A few things made MOG stand out as a social experience. First, you could search the playlists of other users and browse their profiles, which included photos and a listening history. You could follow other users, the result being that any new playlists or posts they added would turn up in your feed. The playlists of influential Moggers would be regularly highlighted on the site’s homepage, giving you reference points to check in your search for new music and kindred spirits.
Beyond its social aspect, MOG set itself apart through its substantial editorial content, which included feature stories, Editor’s Picks, and reviews. Its Radio feature also eclipsed competitors, including Pandora, by providing a variable slider that let you select an artist-only stream, or an expanded stream that blended in similar artists to vary the mix. That feature alone helped enormously with discovering new music.
Like MOG, Rdio was started by tech-industry heavyweights: Niklas Zennstrom and Janus Friis, the founders of Skype. The service was launched in August 2010, and after a few years spent struggling to grow its subscriber base in the face of Spotify’s increasing dominance, filed for bankruptcy in November 2015, whereupon Rdio’s assets were gobbled up by Pandora.
Niklas Zennstrom and Janus Friis
Rdio was similar to MOG in its insistence (at least at first) on an ad-free, subscription-based streaming model, and in its highly social approach to discovering music. You could follow other Rdio users with similar tastes, and view their playlists and collections. When browsing Rdio’s library, the avatars of any users you followed would pop up to indicate titles they’d listened to or saved to their collections. This, of course, meant that it was something you, too, might like and should check out. Rdio also allowed users to post their own reviews, and to collaborate on joint playlists.

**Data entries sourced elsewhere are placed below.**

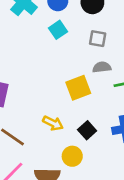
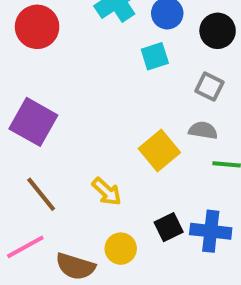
yellow square: (78, 88) -> (159, 150), turned -35
black square: (87, 130) -> (169, 227), moved

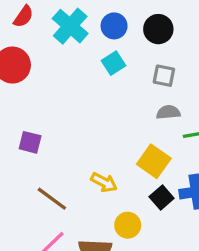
purple square: (33, 122) -> (30, 142), size x0.6
yellow square: (159, 150) -> (154, 161), moved

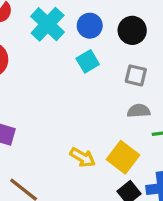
yellow arrow: (104, 182) -> (83, 157), moved

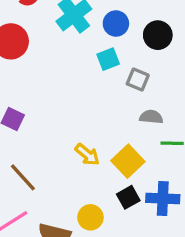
gray square: (136, 75) -> (138, 80), moved

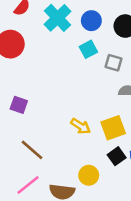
yellow square: (128, 161) -> (113, 128), turned 30

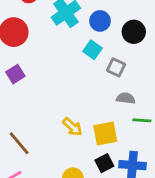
cyan square: (88, 49) -> (92, 50), turned -36
purple square: (19, 105) -> (15, 74), moved, turned 30

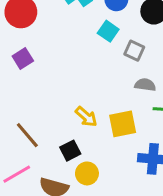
black square: (104, 163) -> (70, 151), moved

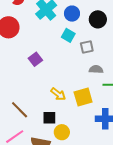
gray square: (134, 51) -> (87, 47), turned -32
purple square: (23, 58) -> (35, 59), moved
black square: (70, 151) -> (49, 118), turned 32

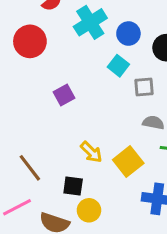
yellow square: (83, 97) -> (128, 161), turned -30

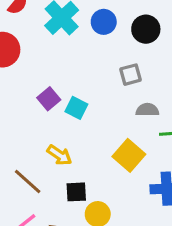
cyan square: (118, 66) -> (76, 108), moved
yellow arrow: (91, 152) -> (59, 155), moved

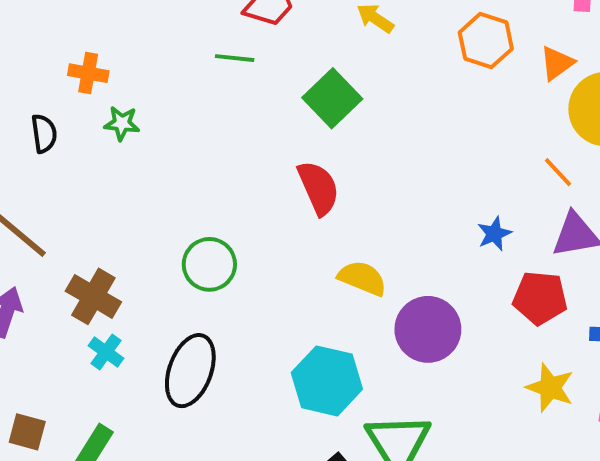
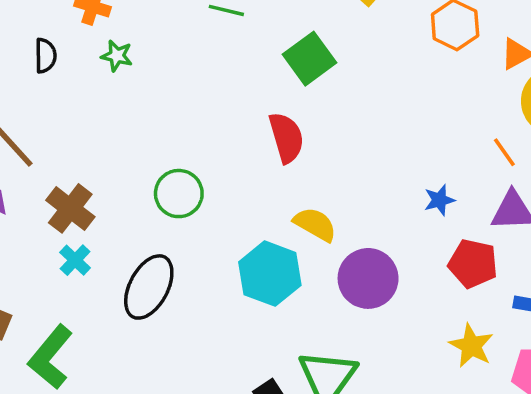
cyan hexagon: (327, 381) -> (270, 274), moved

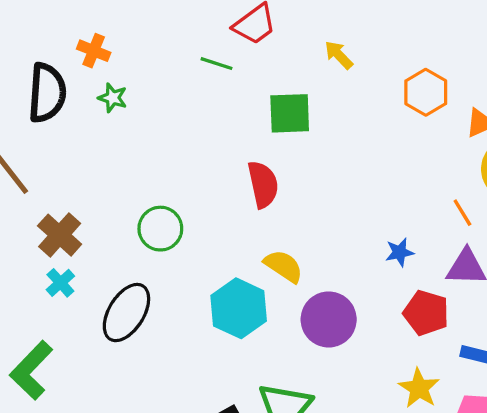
black semicircle: (45, 56) -> (47, 93), size x1.8
green square: (310, 59) -> (290, 113), turned 30

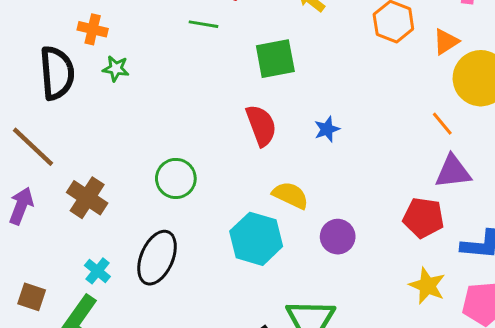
blue star: (400, 252) -> (327, 129), moved
cyan cross: (60, 283) -> (97, 271), moved
purple circle: (329, 319) -> (338, 237), size x0.7

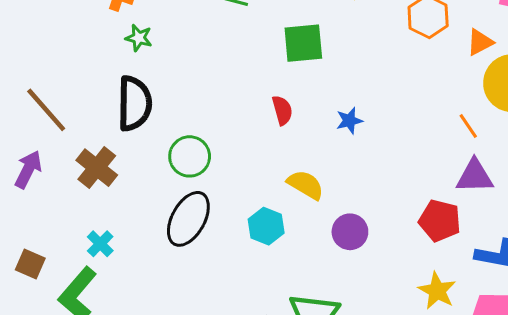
black semicircle: (57, 73) -> (134, 103), moved
red semicircle: (261, 125) -> (282, 110), size x0.7
cyan hexagon: (256, 239) -> (266, 226), size x0.7
black ellipse: (157, 258) -> (188, 219), moved

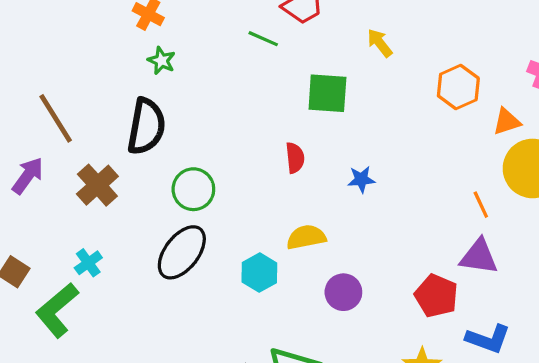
yellow semicircle: (306, 185) -> (306, 237), turned -51

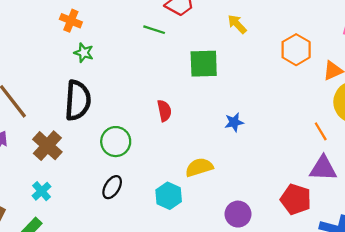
red semicircle: (295, 158) -> (164, 111), moved
black ellipse: (182, 252) -> (112, 187), size x0.6
cyan cross: (88, 263) -> (42, 191), moved
purple circle: (343, 292) -> (238, 214), moved

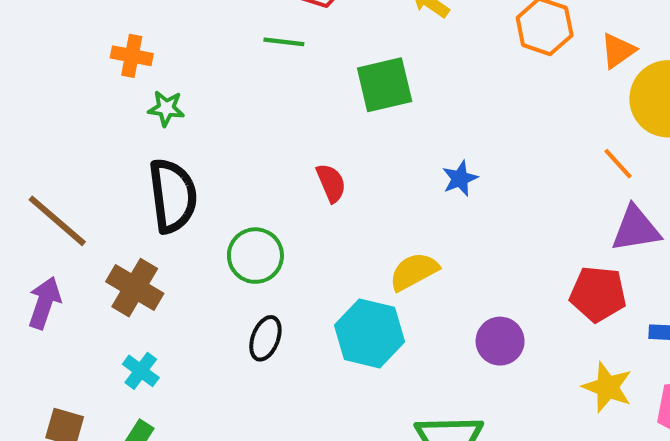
cyan hexagon: (169, 196) -> (370, 333), size x1.4

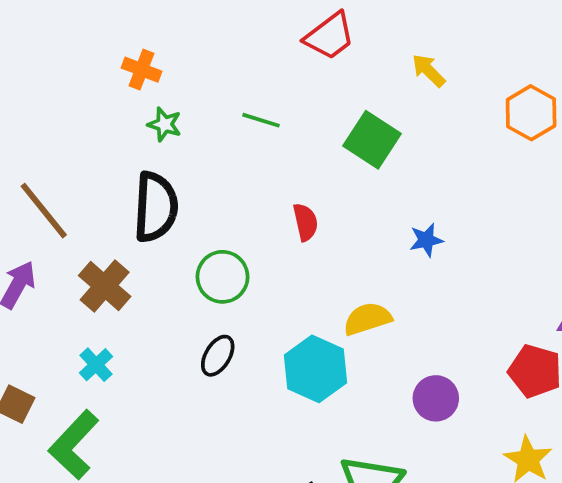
green line: (284, 42) -> (261, 120), moved
green square: (385, 85) -> (372, 140), turned 36

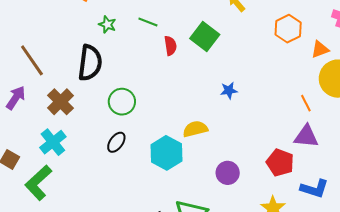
green star: (165, 124) -> (107, 25), moved
red semicircle: (305, 222) -> (170, 46), moved
cyan cross: (96, 365) -> (53, 142), size x1.5

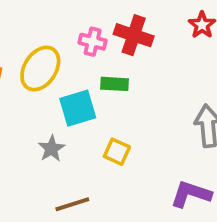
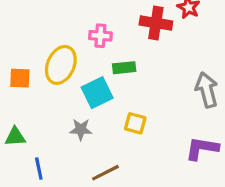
red cross: (134, 35) -> (156, 23), moved
gray star: (52, 149) -> (81, 129), turned -30

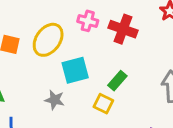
red cross: (156, 23) -> (123, 29), moved
green rectangle: (124, 68) -> (117, 81), moved, turned -54

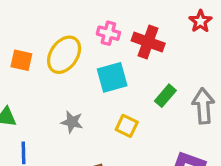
cyan square: (75, 70) -> (112, 77), moved
green rectangle: (117, 81) -> (165, 96), moved

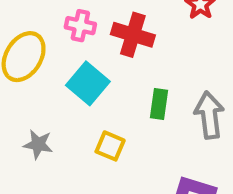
cyan square: (112, 77) -> (88, 83), turned -32
green rectangle: (165, 96) -> (159, 104), turned -30

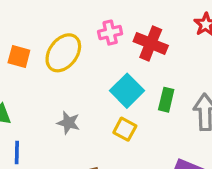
pink cross: (80, 26) -> (110, 33), turned -30
cyan square: (88, 83) -> (127, 91), moved

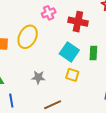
pink cross: (110, 33) -> (49, 13), moved

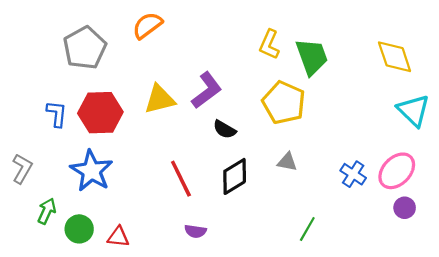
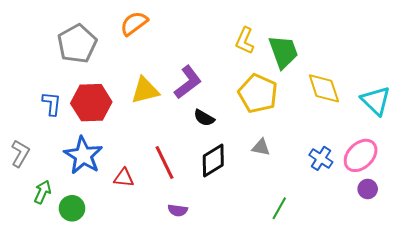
yellow diamond: (395, 57) -> (324, 88), moved
red triangle: (118, 237) -> (124, 178), moved

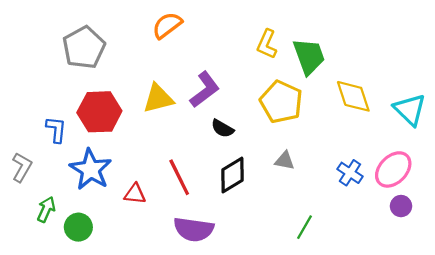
orange semicircle: (134, 23) -> (167, 25), moved
blue L-shape: (52, 104) -> (56, 130), moved
purple semicircle: (178, 210) -> (194, 229), size x1.8

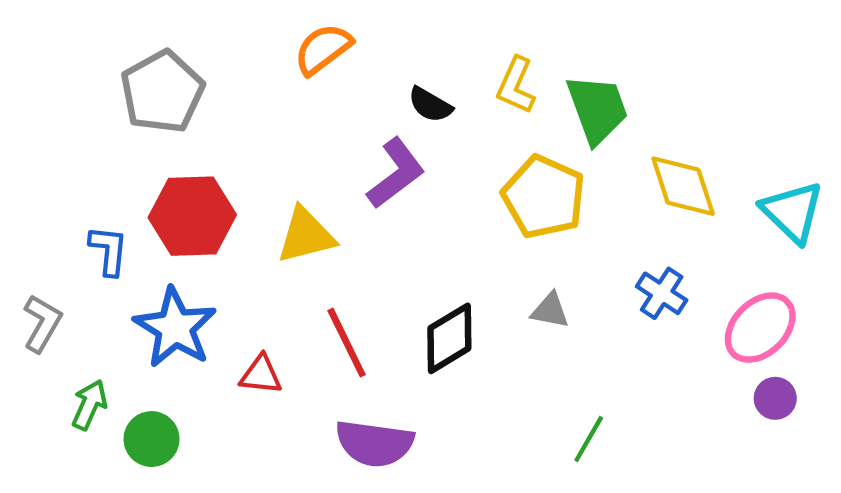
yellow triangle: (158, 98) -> (306, 235), moved
black semicircle: (222, 128) -> (430, 105), moved
blue cross: (350, 173) -> (662, 293), moved

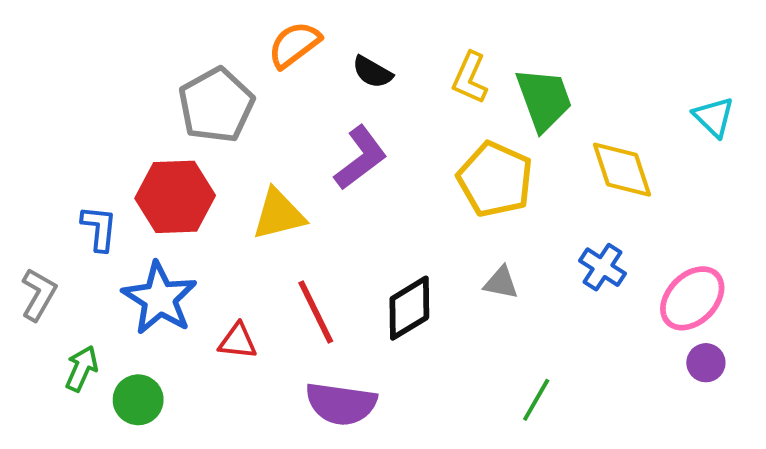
gray pentagon: (162, 92) -> (216, 105), moved
black semicircle: (430, 105) -> (372, 72), moved
cyan triangle: (792, 212) -> (714, 117), moved, size x0.7

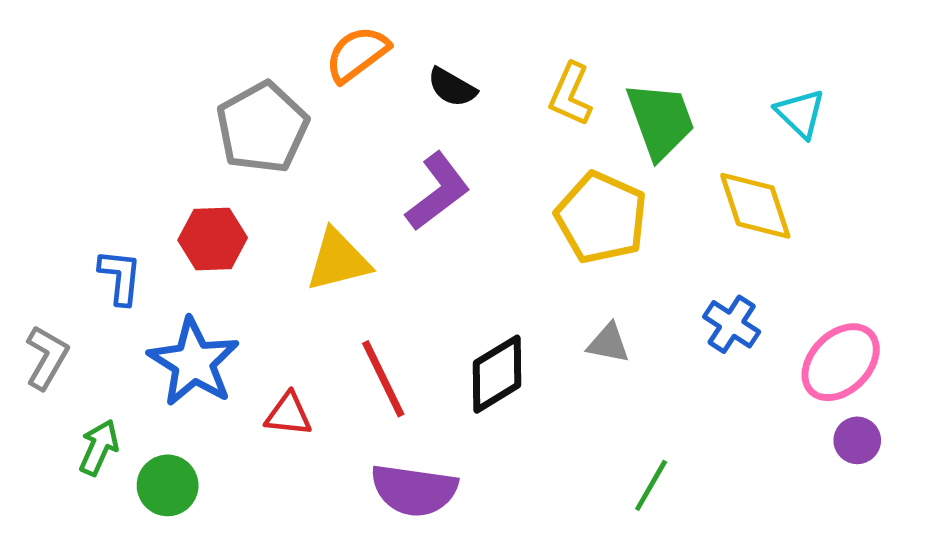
cyan triangle: (714, 117) -> (800, 113), moved
red hexagon: (175, 197) -> (213, 239), size x0.7

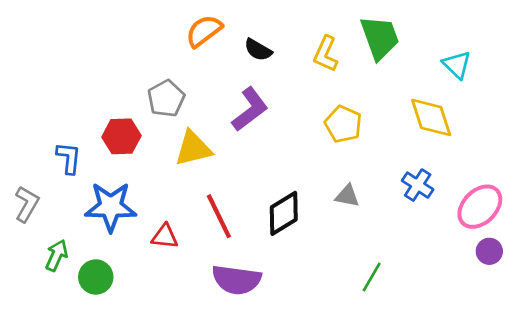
green trapezoid: (661, 120) -> (380, 38), moved
gray pentagon: (262, 128) -> (166, 98), moved, size x0.7
yellow pentagon: (601, 218) -> (343, 124), size x0.7
blue star: (194, 362) -> (111, 207), turned -30

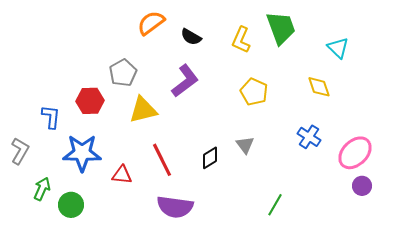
yellow diamond: (431, 117) -> (319, 87), size x0.7
gray triangle: (347, 196) -> (245, 145), moved, turned 42
black diamond: (284, 213) -> (210, 158), size x0.7

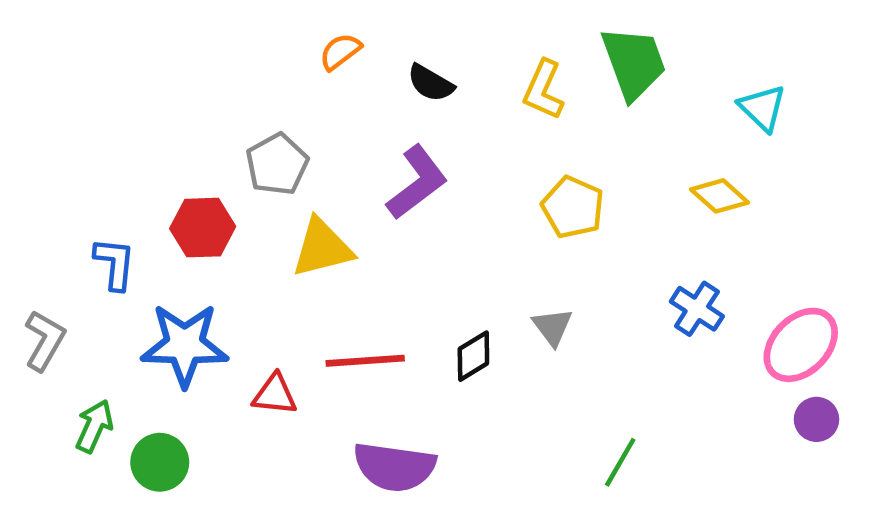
orange semicircle: (151, 23) -> (340, 52), size x0.7
yellow diamond: (319, 87) -> (719, 196), turned -30
red line: (162, 160) -> (365, 361), turned -68

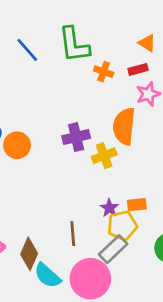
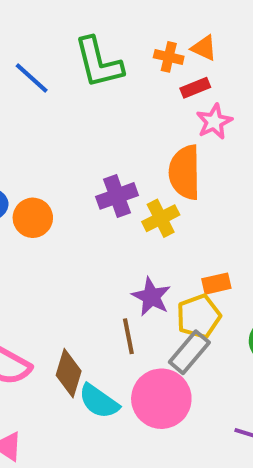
orange cross: (104, 72) -> (169, 57), moved
purple star: (109, 208) -> (151, 297), moved, size x1.4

During my time as a subscriber I dove heavily into Rdio’s social aspect, and by following other users with similar tastes was able to build an extensive collection of the electronic/ambient music I then preferred. Simply looking over the listening history of a jazz-aficionado friend I convinced to become a Rdio subscriber helped me learn more about the genre. In retrospect, it was as if I were having an extended, ongoing conversation about music without having to say or type a single word.
Rdio’s clean, well-organized user interface was superior to those of other services at the time, and it still hasn’t been matched, though Apple Music, Spotify, and, to a certain extent, Tidal have since borrowed heavily from its album-cover-based layout. I also miss Rdio’s Heavy Rotation view, which displayed an assortment of music based on what you and any users you followed had recently been listening to; and its Play Later queue, which let you store a sublibrary of interesting-looking titles you happened on while browsing. Rdio’s Radio feature bested most other services, including Pandora, by presenting a thoughtful stream of selections, along with a Play Next mode that revealed the next two songs in the queue.
Why did the social component of music streaming fail? My take is that although at the time it was a way for smaller Spotify competitors to differentiate their services, in the end it didn’t matter enough to draw subscribers in the numbers required to sustain a boutique streaming offering like MOG or Rdio.
To recommend recordings, today’s music services increasingly lean more on algorithms than on people. For me, the downside is that I still find myself straining to discover new music -- something that happened much more easily in the days of MOG and Rdio. The situation has been partially eased by Roon, whose app’s metadata-driven interface inevitably leads me to new music. But as much as I appreciate metadata and algorithms, in the end they’re a poor substitute for the influence of my fellow humans.